Thursday 30 August 2018

STERLING UP AND DOWN - But no solution yet for Ireland

The atmosphere is becoming febrile as we get into the business end of the Article 50 negotiations. Barnier hinted that the EU are prepared to offer the UK an "unprecedented" deal and the pound "surged" on the exchanges, quickly reaching a three week high - creeping over $1.30. But as Gary Gibbon at Channel 4 pointed out, Barnier has said exactly the same thing several times already. They are not offering cherry picked access to the single market but a CETA style free trade deal with a bit of security cooperation thrown in.

I think this tells us a few things. Firstly, the financial markets don't really follow the details and operate on a sort of mass hysteria and herd mentality basis. In fact if I Google "Pound surges on hopes of Brexit deal", I get any number of hits at all sorts of different dates going back to late 2016!  Try it yourself.

Secondly, it tells us the way the markets see a no deal Brexit. On yesterday's hint there might be a deal, the pound rose 1% against the euro. Last week when no deal appeared more likely the pound fell.

It's obvious the markets do not see a no deal Brexit (or indeed any Brexit) in the same way as Rees-Mogg, as an unalloyed triumph for the British economy. If they did, the pound would be doing the exact opposite, but it isn't.

The markets were additionally buoyed yesterday when Dominic Raab gave an upbeat assessment of the negotiations to the Lords' Brexit Select Committee yesterday telling them the negotiations are 80% complete (as they have been for months, the record is stuck) and he is hopeful of reaching an agreement, but maybe not by October.  He admitted he doesn't yet have a "solution" for Northern Ireland (HERE). 

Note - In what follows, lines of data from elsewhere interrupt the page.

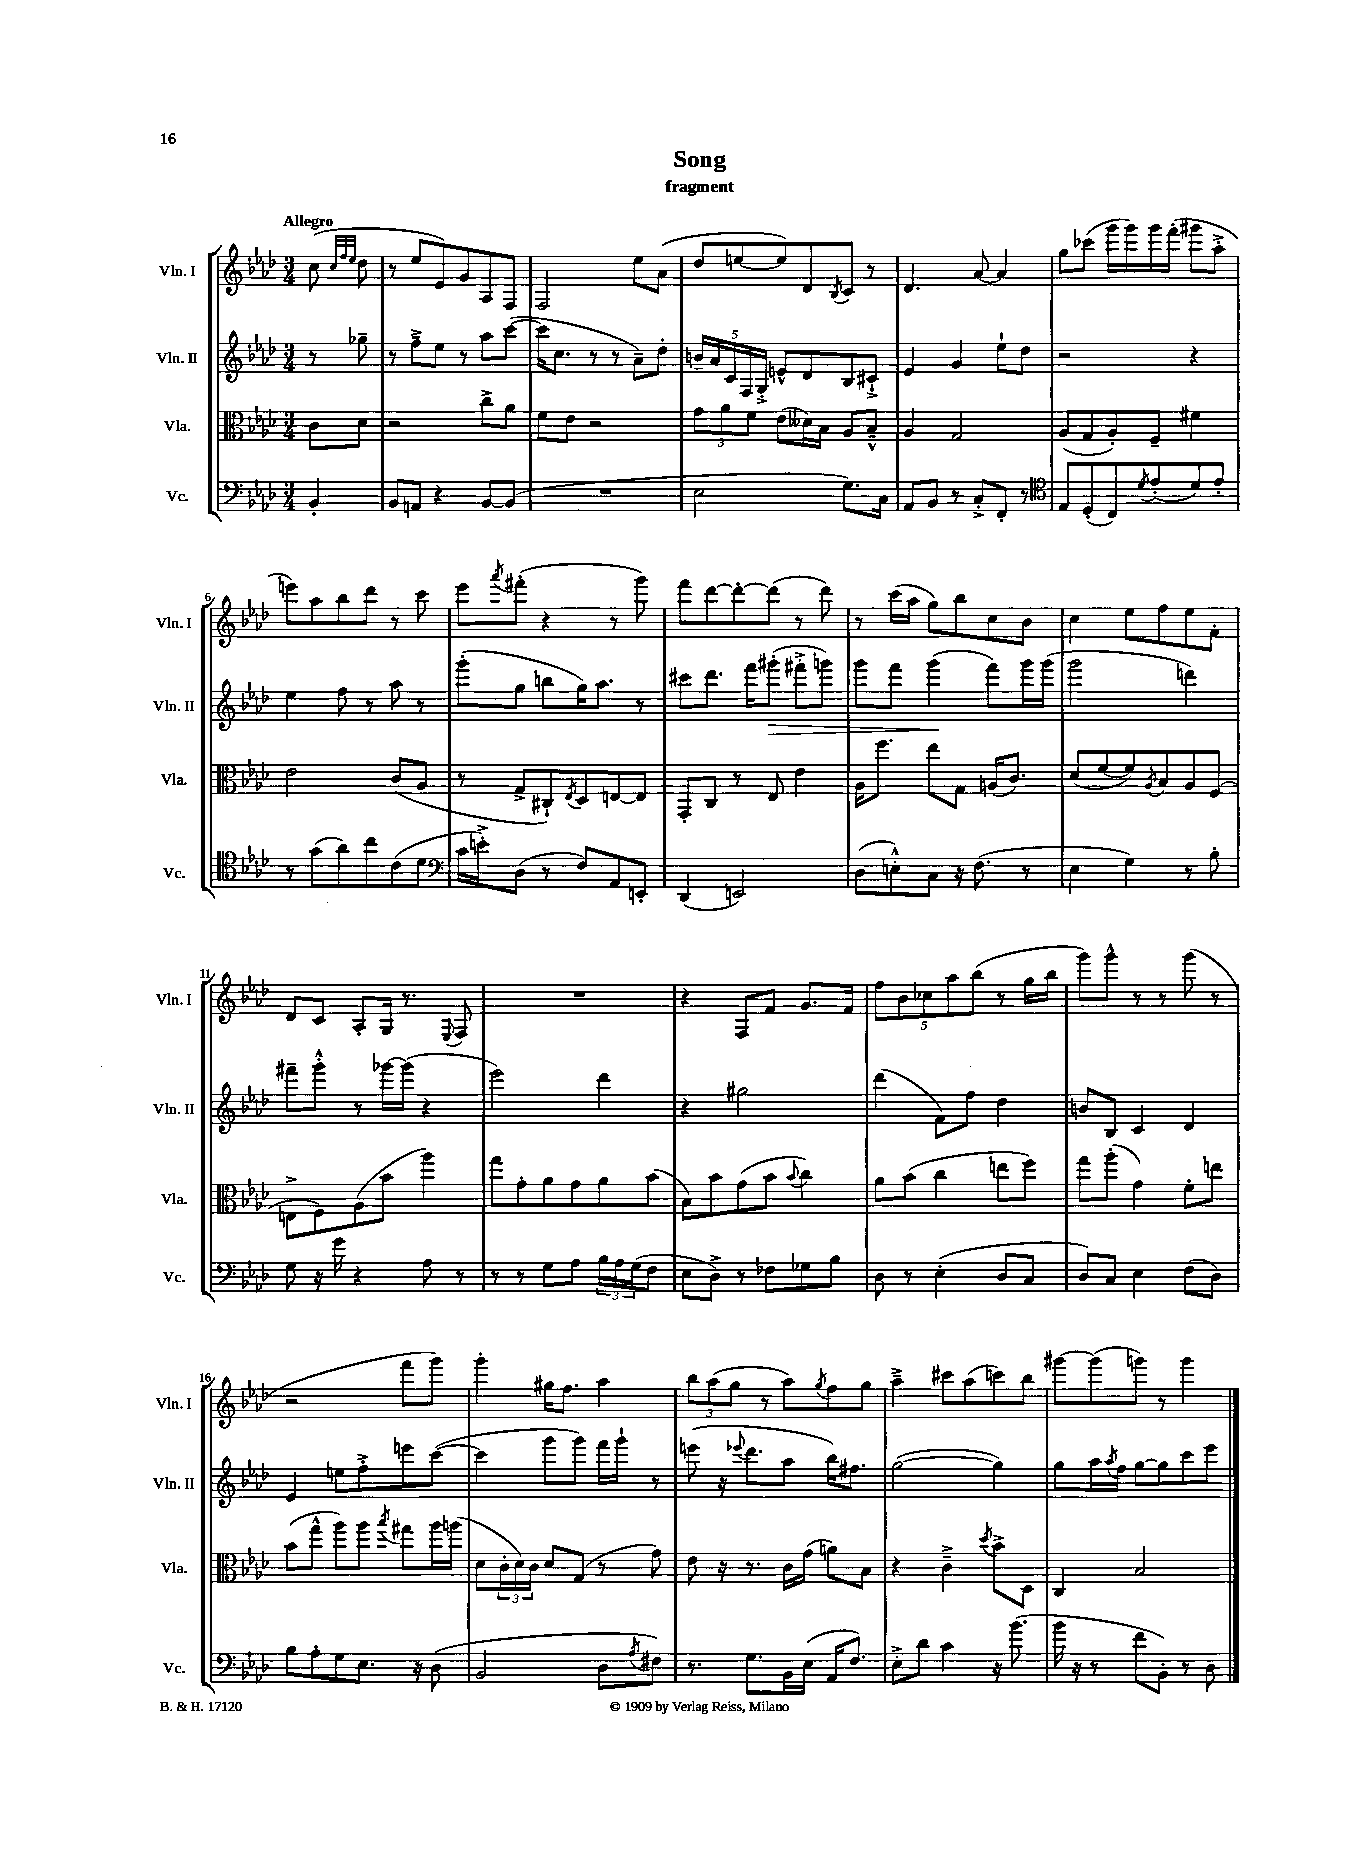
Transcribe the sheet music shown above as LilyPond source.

\header { title = "Song" subtitle = "fragment" }
<<
\new StaffGroup <<
\new Staff = "s0" \with { instrumentName = "Vln. I" shortInstrumentName = "Vln. I" } {
    \clef treble \key aes \major \numericTimeSignature \time 3/4 \partial 4 \tempo "Allegro"
    c''8( \grace { c''32 f''32 ees''32 } des''8 |
    r8 ees''8 ees'8) g'8 aes8 f8 |
    f2 ees''8 aes'8( |
    des''8 e''8~ e''8) des'8 \acciaccatura { bes8 } c'8 r8 |
    des'4. aes'8~ aes'4 |
    g''8 ces'''8( g'''16 g'''16) g'''16 f'''16-.( gis'''8 aes''8-.-> |
    e'''8) aes''8 bes''8 des'''8 r8 c'''8 |
    ees'''8 \acciaccatura { aes'''8 } fis'''8-.( r4 r8 g'''8) |
    f'''8 des'''8~ des'''8~-. des'''8( r8 des'''8) |
    r8 c'''16( aes''16 g''8) bes''8 c''8 bes'8 |
    c''4 ees''8 f''8 ees''8 f'8-. |
    des'8 c'8 aes8-. g16 r8. \appoggiatura { ees8 } f8 |
    R2. |
    r4 f8 f'8 g'8. f'16 |
    \tuplet 5/4 { f''8 bes'8 ces''8 aes''8 bes''8( } r8 g''16 bes''16 |
    g'''8) g'''8-^ r8 r8 g'''8( r8 |
    r2 f'''8 g'''8) |
    g'''4-. gis''16 f''8. aes''4 |
    \tuplet 3/2 { bes''8 aes''8( g''8 } r8 aes''8) \acciaccatura { g''8 } f''8 g''8 |
    aes''4---> cis'''8 aes''8( c'''8) bes''8 |
    gis'''8~ gis'''8( g'''8) r8 g'''4 \bar "|." |
}
\new Staff = "s1" \with { instrumentName = "Vln. II" shortInstrumentName = "Vln. II" } {
    \clef treble \key aes \major \numericTimeSignature \time 3/4 \partial 4
    r8 ges''8-- |
    r8 f''8---> ees''8 r8 aes''8 c'''8~( |
    c'''16 c''8. r8 r8 aes'8--) des''8-. |
    \tuplet 5/4 { b'16-- aes'16 c'16 f16 g16-.-> } e'8-^ des'8 bes8 cis'8-!-> |
    ees'4 g'4 ees''8-! des''8 |
    r2 r4 |
    ees''4 f''8 r8 aes''8 r8 |
    g'''8-.( g''8 b''8 g''16) aes''8. r8 |
    cis'''8 des'''8. f'''16 gis'''8-.\>( fis'''8-.-> g'''8) |
    g'''8 f'''8 g'''4\!( f'''8) g'''16 g'''16( |
    g'''2 d'''4) |
    fis'''8-- g'''8-.-^ r8 ges'''16~ ges'''16( r4 |
    ees'''2) des'''4 |
    r4 gis''2 |
    des'''4( f'8) f''8 des''4 |
    b'8 bes8 c'4 des'4 |
    ees'4 e''8 f''8-.-> e'''8 c'''8~( |
    c'''4 g'''8 g'''8) f'''16 g'''16-! r8 |
    e'''8( r16 \appoggiatura { ees'''8 } des'''8. aes''8 bes''16) fis''8. |
    g''2~( g''4) |
    g''8 aes''16 \acciaccatura { aes''8 } f''16 g''8~ g''8 c'''8 ees'''8 \bar "|." |
}
\new Staff = "s2" \with { instrumentName = "Vla." shortInstrumentName = "Vla." } {
    \clef alto \key aes \major \numericTimeSignature \time 3/4 \partial 4
    c'8 des'8 |
    r2 c''8-> aes'8 |
    f'8 ees'8 r2 |
    \tuplet 3/2 { g'8 aes'8 f'8 } ees'8( deses'16) bes16 aes8 bes8---^ |
    aes4 g2 |
    aes8( g8 aes8-.) f8-- fis'4 |
    ees'2 c'8( aes8 |
    r8 g8-> cis8-!) \acciaccatura { ees8 } des8 e8~ e8 |
    g,8-. c8 r8 ees8 ees'4 |
    aes16 f''8. ees''8 g8 a16( c'8.) |
    des'8( f'8~ f'8) \acciaccatura { aes8 } bes8 aes8 f8( |
    e8-> f8) aes8( bes'8 aes''4) |
    g''8 g'8-. aes'8 g'8 aes'8 bes'8( |
    bes8) bes'8 g'8( bes'8 \appoggiatura { bes'8 } c''4) |
    aes'8 bes'8( c''4 e''8 f''8) |
    g''8 aes''8-.( g'4) f'8-. e''8 |
    bes'8( g''8-^ aes''8) aes''8 \acciaccatura { bes''8 } gis''8 aes''16 a''16( |
    des'8 \tuplet 3/2 { c'16-. des'16) c'16 } des'8 g8( r8 g'8) |
    ees'8 r16 r8. c'16 g'16( a'8) bes8 |
    r4 c'4---> \acciaccatura { des''8 } bes'8-> des8 |
    c4 bes2 \bar "|." |
}
\new Staff = "s3" \with { instrumentName = "Vc." shortInstrumentName = "Vc." } {
    \clef bass \key aes \major \numericTimeSignature \time 3/4 \partial 4
    bes,4-. |
    bes,8 a,8 r4 bes,8~ bes,8( |
    R2. |
    ees2 g8.) c16 |
    aes,8 bes,8 r8 c8-.-> f,8-. r8 |
    \clef tenor ees8 des8-.( c8) \acciaccatura { des'8 } ees'8-.( des'8) ees'8-. |
    r8 g'8( aes'8) c''8 c'8( des'8 |
    \clef bass c'16 e'16-.->) des8( r8 f8) aes,8 e,8-. |
    des,4( e,2) |
    des8( e8-.-^) c8 r16 f8.( r8 |
    ees4 g4) r8 bes8-. |
    g8 r16 g'16 r4 aes8 r8 |
    r8 r8 g8 aes8 \tuplet 3/2 { bes16 aes16 g16( } f8 |
    ees8 des8->) r8 fes8 ges8 bes8 |
    des8 r8 ees4-.( des8 c8 |
    des8) c8 ees4 f8( des8) |
    bes8 aes8-. g8 ees8. r16 des8( |
    bes,2 des8 \acciaccatura { aes8 } fis8) |
    r8. g8. bes,16 ees16( aes,16 f8.) |
    ees8-.-> des'8 c'4 r16 bes'8.( |
    bes'16 r16 r8 f'8 bes,8-.) r8 des8 \bar "|." |
}
>>
>>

In Raab's speech last week (HERE) launching the first technical notices on no deal, this is what came out of the Brexit Secretary's mouth:

"There are more than 7,000 people working on Brexit. There is funding for an extra 9,000 staff to be recruited into the civil service, enabling us to accelerate government preparations as and when we need to.

"And obviously just as important at that, in relation to frontline services, such as the UK’s Border Force, we are currently recruiting an extra 300 staff in time for our exit, with plans in the pipeline to recruit 1,000 more staff, so they are ready to deal with any increase in work".

That's 7000 of the brightest minds in Whitehall at the moment and all he can tell us is that they haven't found a solution to the NI problem yet!  Oh dear, I do hope they manage to find one - after all it doesn't actually need a solution, at the moment it isn't even a problem.

But to look at it another way, imagine 10,000 goats trying to ride unicycles while memorising the complete works of Proust written in Arabic and this will give you some idea just how difficult the self inflicted NI problem is. And it's just one of many.

Soon the entire nation will be recruited into government and thinking deeply about some aspect or other of Brexit as the search for "solutions" to all the myriad "problems" that we haven't got at the moment goes on.